• SUPPLIED TEXT

The idea that electrolytic hydrogen could be converted to other more easily stored chemicals such as methane or methanol is essentially a non-starter. The additional processing would add significant costs and would reduce the overall efficiency well below the 50% achievable with hydrogen. There would also be the need, if carbon dioxide emission reduction is the aim, for large-scale carbon capture, a technology which is still of questionable practicality, and which would introduce further costs.

4 Existing and possible future UK storage facilities
Pumped hydro
Britain currently has four pumped storage facilities: Dinorwig and Ffestiniog in Wales and Cruachan and Foyers in Scotland. Their total storage capacity is 27.6 GWh, so together they can only meet the average UK demand of 35 GW for about 46 minutes. At least three further developments are in planning in Scotland:

  • Coire Glas with a capacity of 30 GWh
  • ’Red John’ near Loch Ness, with a capacity of 2.4 GWh
  • Glenmuckloch, 1.7 GWh, based on an old opencast mine in Dumfries and Galloway.

A few smaller schemes have been proposed elsewhere in Scotland and Wales. The total capacity in planning is probably around another 36 GWh. Construction does not appear to have started on any of these.

In the 1970s a survey was carried out for a 72-GWh scheme at Craigroyston and Loch Lomond.1 There were one or possibly two Welsh schemes, probably comparable in size to Dinorwig and Ffestiniog, so with a total of, say, 10 GWh. Total additional surveyed potential could be around 82 GWh. It seems unlikely that there are many further sites with significant potential in Britain.

In summary, total potential pumped storage capacity might be increased to a figure of around 225 GWh, representing about 6.4 hours of average demand.

It is important to understand why existing pumped storage was built and how it is used. Current storage was intended to complement nuclear generation and provide additional power at times of peak demand. Civilian power reactors in the UK are not designed to be turned up and down to meet changing demand; they can be shut down rapidly in an emergency but may then take several days to restart. In a system with significant nuclear generation running at constant output there will be a surplus of electricity overnight, or it will at least be available at a lower price. In pumped hydro systems, this cheap energy is used to pump water up to the upper reservoir, and this store of water can then be used to generate power at times of high demand and high prices. To make an expensive investment such as a pumped hydro scheme pay, it must be able to operate on a regular basis. It must be assured of both a regular supply of electricity at low cost and a guaranteed market to which energy can later be sold at a higher price. Current pumped storage operators are able to sell power at the evening peak every day throughout the year. As we will see, however, this would not be the case were pumped hydro to be used in conjunction with randomly intermittent wind generation.

Battery storage
A number of developers are installing battery storage facilities on electricity grids, but their purpose appears to be to provide short-term supply, typically for grid stabilisation or occasions when unexpected demand peaks or loss of generation send the spot price of electricity to ten or twenty times its usual value.

The only physical constraints on deployment of battery systems is the availability of the materials used. Lithium is plentiful, although expensive and energy-intensive to extract. Other metals, such as cobalt and nickel, could become constraining if large-scale battery construction were to take place worldwide.

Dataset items

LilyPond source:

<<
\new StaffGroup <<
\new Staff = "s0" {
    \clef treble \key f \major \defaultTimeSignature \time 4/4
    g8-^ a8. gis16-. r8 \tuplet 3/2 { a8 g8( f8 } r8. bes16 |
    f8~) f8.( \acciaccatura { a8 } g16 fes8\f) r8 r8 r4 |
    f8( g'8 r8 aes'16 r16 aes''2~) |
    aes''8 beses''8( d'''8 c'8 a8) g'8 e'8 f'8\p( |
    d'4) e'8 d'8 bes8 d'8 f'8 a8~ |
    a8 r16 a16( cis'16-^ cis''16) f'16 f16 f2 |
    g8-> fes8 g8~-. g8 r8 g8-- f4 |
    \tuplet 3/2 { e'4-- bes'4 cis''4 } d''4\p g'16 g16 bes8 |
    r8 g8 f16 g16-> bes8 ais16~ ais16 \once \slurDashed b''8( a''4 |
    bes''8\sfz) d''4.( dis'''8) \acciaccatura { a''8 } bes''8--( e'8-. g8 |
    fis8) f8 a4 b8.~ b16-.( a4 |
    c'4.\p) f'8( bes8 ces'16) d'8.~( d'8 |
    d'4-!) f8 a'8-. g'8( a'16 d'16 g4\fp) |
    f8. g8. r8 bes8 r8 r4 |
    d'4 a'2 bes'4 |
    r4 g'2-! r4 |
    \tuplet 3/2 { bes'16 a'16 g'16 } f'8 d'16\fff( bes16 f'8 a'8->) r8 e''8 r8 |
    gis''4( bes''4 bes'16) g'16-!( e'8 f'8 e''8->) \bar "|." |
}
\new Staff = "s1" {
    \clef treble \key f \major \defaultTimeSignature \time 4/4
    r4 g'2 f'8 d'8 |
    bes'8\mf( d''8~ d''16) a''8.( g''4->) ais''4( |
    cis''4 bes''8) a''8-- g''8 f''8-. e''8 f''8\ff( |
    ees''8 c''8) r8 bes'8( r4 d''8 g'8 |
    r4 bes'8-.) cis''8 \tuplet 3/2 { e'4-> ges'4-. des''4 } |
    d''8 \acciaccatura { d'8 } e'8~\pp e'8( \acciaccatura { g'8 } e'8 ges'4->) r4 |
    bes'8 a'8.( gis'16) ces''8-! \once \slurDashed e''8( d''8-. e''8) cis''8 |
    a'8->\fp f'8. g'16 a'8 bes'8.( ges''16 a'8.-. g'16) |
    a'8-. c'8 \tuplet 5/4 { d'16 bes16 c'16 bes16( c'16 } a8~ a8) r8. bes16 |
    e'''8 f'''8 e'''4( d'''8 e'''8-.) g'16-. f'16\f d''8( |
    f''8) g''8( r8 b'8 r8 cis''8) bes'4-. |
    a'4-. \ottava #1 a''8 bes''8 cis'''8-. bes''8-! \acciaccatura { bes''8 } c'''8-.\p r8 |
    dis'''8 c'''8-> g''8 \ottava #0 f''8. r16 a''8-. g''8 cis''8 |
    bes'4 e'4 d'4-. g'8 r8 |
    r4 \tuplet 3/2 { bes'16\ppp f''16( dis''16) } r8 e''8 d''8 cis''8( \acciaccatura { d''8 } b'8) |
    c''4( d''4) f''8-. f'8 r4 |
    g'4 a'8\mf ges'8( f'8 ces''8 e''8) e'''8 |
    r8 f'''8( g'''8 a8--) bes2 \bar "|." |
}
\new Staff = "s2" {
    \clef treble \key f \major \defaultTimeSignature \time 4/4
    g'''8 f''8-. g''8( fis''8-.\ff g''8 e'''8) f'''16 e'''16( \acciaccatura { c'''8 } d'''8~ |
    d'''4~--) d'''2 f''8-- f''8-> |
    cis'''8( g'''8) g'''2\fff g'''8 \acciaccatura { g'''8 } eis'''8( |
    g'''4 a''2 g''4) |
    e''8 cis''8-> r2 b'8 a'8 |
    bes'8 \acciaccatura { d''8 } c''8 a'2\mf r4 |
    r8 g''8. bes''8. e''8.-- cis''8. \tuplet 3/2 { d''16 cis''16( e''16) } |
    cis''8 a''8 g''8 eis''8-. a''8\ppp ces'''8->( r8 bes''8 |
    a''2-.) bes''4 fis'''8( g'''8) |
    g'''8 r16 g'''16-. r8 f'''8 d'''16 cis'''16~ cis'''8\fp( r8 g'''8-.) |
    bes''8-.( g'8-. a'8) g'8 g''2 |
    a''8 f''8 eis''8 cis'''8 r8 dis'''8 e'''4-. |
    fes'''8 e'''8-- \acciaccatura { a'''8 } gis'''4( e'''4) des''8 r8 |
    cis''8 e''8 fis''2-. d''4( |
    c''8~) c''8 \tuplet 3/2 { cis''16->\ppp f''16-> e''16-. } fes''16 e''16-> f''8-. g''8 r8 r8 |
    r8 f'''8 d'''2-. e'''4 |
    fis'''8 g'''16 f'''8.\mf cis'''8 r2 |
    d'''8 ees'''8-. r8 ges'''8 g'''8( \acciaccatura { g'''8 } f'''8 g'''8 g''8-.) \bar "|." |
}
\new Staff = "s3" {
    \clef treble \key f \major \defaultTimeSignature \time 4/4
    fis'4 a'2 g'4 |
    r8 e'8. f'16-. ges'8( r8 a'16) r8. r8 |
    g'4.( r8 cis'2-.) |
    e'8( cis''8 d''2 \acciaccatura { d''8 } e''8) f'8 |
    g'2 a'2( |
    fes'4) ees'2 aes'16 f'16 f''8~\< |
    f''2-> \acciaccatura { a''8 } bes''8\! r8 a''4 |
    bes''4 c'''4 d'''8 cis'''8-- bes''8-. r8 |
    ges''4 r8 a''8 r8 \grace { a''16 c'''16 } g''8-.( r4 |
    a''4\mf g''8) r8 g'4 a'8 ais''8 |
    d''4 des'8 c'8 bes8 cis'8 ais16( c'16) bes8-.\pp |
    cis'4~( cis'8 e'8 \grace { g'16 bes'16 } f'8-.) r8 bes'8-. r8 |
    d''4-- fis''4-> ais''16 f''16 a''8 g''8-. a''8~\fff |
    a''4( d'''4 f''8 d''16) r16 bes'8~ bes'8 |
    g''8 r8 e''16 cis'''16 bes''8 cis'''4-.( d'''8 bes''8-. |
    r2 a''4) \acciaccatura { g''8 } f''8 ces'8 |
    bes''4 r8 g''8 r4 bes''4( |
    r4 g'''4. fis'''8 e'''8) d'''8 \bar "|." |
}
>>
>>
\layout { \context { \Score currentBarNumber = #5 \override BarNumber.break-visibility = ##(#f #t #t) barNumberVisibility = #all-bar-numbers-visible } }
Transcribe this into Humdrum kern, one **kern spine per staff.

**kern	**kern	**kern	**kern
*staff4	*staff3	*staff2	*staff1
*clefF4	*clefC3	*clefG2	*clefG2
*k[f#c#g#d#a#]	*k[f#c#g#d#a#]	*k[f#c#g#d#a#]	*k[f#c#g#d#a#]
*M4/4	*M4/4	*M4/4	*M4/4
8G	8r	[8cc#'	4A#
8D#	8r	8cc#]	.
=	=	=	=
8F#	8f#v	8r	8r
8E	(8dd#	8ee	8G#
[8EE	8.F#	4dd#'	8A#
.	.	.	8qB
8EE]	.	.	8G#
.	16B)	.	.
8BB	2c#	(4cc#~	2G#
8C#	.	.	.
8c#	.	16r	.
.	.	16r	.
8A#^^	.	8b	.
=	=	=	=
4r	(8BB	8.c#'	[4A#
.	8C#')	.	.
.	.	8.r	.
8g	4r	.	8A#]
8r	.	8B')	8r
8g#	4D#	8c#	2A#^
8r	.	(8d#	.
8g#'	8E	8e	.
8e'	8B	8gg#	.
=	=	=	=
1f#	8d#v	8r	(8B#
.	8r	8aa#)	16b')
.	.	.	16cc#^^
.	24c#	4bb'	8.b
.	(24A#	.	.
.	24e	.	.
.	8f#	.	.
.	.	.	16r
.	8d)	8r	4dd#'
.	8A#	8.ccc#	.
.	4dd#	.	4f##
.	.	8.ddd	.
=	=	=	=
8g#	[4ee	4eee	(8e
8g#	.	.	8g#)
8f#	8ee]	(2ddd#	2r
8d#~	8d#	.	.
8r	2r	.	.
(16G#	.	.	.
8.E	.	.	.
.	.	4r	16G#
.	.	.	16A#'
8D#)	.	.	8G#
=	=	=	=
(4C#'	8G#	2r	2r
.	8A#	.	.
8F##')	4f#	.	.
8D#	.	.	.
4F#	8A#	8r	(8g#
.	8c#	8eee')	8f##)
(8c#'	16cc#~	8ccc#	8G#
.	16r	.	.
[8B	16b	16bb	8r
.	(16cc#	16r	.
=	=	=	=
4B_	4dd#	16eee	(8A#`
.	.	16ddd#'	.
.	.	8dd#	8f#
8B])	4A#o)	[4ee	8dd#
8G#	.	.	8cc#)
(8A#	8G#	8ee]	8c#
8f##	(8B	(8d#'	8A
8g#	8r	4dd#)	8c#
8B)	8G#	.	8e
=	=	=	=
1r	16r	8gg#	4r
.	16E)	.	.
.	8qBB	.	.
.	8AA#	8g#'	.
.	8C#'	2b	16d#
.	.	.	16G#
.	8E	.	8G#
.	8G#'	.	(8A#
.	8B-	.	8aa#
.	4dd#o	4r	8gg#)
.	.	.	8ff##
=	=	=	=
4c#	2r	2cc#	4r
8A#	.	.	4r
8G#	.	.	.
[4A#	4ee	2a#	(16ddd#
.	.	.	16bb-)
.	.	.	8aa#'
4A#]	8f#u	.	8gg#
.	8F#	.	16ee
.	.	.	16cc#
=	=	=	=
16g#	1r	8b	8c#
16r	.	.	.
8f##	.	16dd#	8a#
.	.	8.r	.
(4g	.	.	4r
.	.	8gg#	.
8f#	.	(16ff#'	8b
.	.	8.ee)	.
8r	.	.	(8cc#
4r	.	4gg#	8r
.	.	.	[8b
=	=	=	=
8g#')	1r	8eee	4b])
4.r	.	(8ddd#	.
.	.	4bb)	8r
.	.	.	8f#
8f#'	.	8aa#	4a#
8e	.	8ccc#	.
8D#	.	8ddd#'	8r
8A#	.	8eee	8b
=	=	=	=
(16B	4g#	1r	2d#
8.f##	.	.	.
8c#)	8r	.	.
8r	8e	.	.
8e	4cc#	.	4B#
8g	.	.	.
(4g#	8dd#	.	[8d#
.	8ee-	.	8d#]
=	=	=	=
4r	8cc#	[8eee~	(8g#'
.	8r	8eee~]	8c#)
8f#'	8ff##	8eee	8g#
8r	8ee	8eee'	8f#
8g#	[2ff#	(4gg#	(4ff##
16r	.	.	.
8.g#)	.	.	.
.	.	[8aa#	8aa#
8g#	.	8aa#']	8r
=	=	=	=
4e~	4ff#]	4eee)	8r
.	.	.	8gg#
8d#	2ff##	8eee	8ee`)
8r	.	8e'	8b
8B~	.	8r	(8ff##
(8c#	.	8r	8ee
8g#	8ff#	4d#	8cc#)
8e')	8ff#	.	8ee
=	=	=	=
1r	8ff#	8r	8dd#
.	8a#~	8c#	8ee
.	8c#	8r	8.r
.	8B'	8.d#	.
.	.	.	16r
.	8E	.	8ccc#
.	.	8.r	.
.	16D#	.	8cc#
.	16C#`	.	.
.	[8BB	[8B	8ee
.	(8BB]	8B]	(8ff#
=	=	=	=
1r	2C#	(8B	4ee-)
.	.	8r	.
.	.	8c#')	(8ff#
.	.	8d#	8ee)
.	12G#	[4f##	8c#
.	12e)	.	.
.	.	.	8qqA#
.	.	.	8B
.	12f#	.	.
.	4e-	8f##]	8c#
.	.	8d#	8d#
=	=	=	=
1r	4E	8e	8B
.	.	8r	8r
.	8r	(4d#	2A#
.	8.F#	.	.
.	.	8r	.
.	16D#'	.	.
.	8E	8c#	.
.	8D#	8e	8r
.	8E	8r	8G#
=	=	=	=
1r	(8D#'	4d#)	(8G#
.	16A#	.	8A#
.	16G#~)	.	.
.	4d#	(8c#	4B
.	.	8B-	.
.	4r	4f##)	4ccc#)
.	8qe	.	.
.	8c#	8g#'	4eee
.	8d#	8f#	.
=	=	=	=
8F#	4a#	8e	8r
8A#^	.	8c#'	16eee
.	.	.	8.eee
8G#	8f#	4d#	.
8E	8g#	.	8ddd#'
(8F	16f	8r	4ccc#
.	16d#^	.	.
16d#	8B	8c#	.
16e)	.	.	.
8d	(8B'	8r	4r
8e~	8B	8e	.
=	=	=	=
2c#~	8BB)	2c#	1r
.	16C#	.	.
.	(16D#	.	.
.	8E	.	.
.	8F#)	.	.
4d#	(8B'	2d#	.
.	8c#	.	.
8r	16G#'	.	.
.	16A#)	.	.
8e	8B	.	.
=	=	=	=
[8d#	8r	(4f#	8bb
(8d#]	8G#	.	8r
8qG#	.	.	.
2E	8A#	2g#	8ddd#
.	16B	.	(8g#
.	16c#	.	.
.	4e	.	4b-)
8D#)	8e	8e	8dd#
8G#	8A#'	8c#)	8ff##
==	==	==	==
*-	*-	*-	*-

• TASKS TO COMPLETE
[a] In the passage on UK energy storage, what is the combined storage capacity of Britain's four existing pumped storage facilities?
[b] Check each statement against the passage on UK energy storage and say whether it agrees with that passage. Answer yes or no for each, quoting the words that decide it.
(i) Construction has begun on the pumped storage schemes planned in Scotland.
(ii) After an emergency shutdown, a UK civilian power reactor may need several days to restart.
(iii) Lithium is in short supply.
[c] Extend the passage on UK energy storage beyond its final sentence.

• EXERCISE RESULTS
[a] 27.6 GWh

[b]
(i) No: "Construction does not appear to have started on any of these."
(ii) Yes: "they can be shut down rapidly in an emergency but may then take several days to restart"
(iii) No: "Lithium is plentiful, although expensive and energy-intensive to extract."

[c]
At present, the main constraint to large-scale use of batteries is cost. As mentioned previously, while costs will certainly come down, they would have to do so by nearly a factor of ten to match pumped storage. However, if they did so, there would be no geographical constraint to their wider deployment. Based on a photograph of Tesla’s South Australia installation, 1 GW of storage could probably be placed on a one-hectare field.

Hydrogen storage
There are no water electrolysis or fuel-cell installations in the UK above a few megawatts capacity. As noted above, these are now established technologies and, although expensive, their wider use could bring down costs somewhat.

The main barrier to hydrogen storage is therefore likely to be the availability of suitable salt strata for caverns. The only existing facility for storing hydrogen in Britain is in a series of salt caverns on Teeside. The facility was developed by ICI and is now owned by Sabic. It can store up to one million standard cubic metres of hydrocarbon-derived hydrogen, with a thermal value of 3.34 GWh, about one third of the capacity of the Cruachan pumped storage scheme.

The UK currently also has about 1200 million cubic metres of salt cavern capacity, currently used for storing natural gas.3 There are also extensive unused salt deposits in England, mainly around Teeside and in Cheshire, although not all of these are suitable for gas storage as some contain fractures through which gas would leak. However, more importantly, we have recently lost the Rough facility, a depleted gas field that had been used since the 1980s for methane storage. Rough represented about two thirds of the UK’s capacity, so its loss created a gas storage crisis. As a result, development of salt deposits for the foreseeable future will be for methane storage.

5 Matching storage to intermittent generation
There are three forms of ‘renewable’ intermittent generation currently operating or likely to be of significance in the UK: wind, solar and tidal stream. Each has different intermittency characteristics, which storage could attempt to alleviate.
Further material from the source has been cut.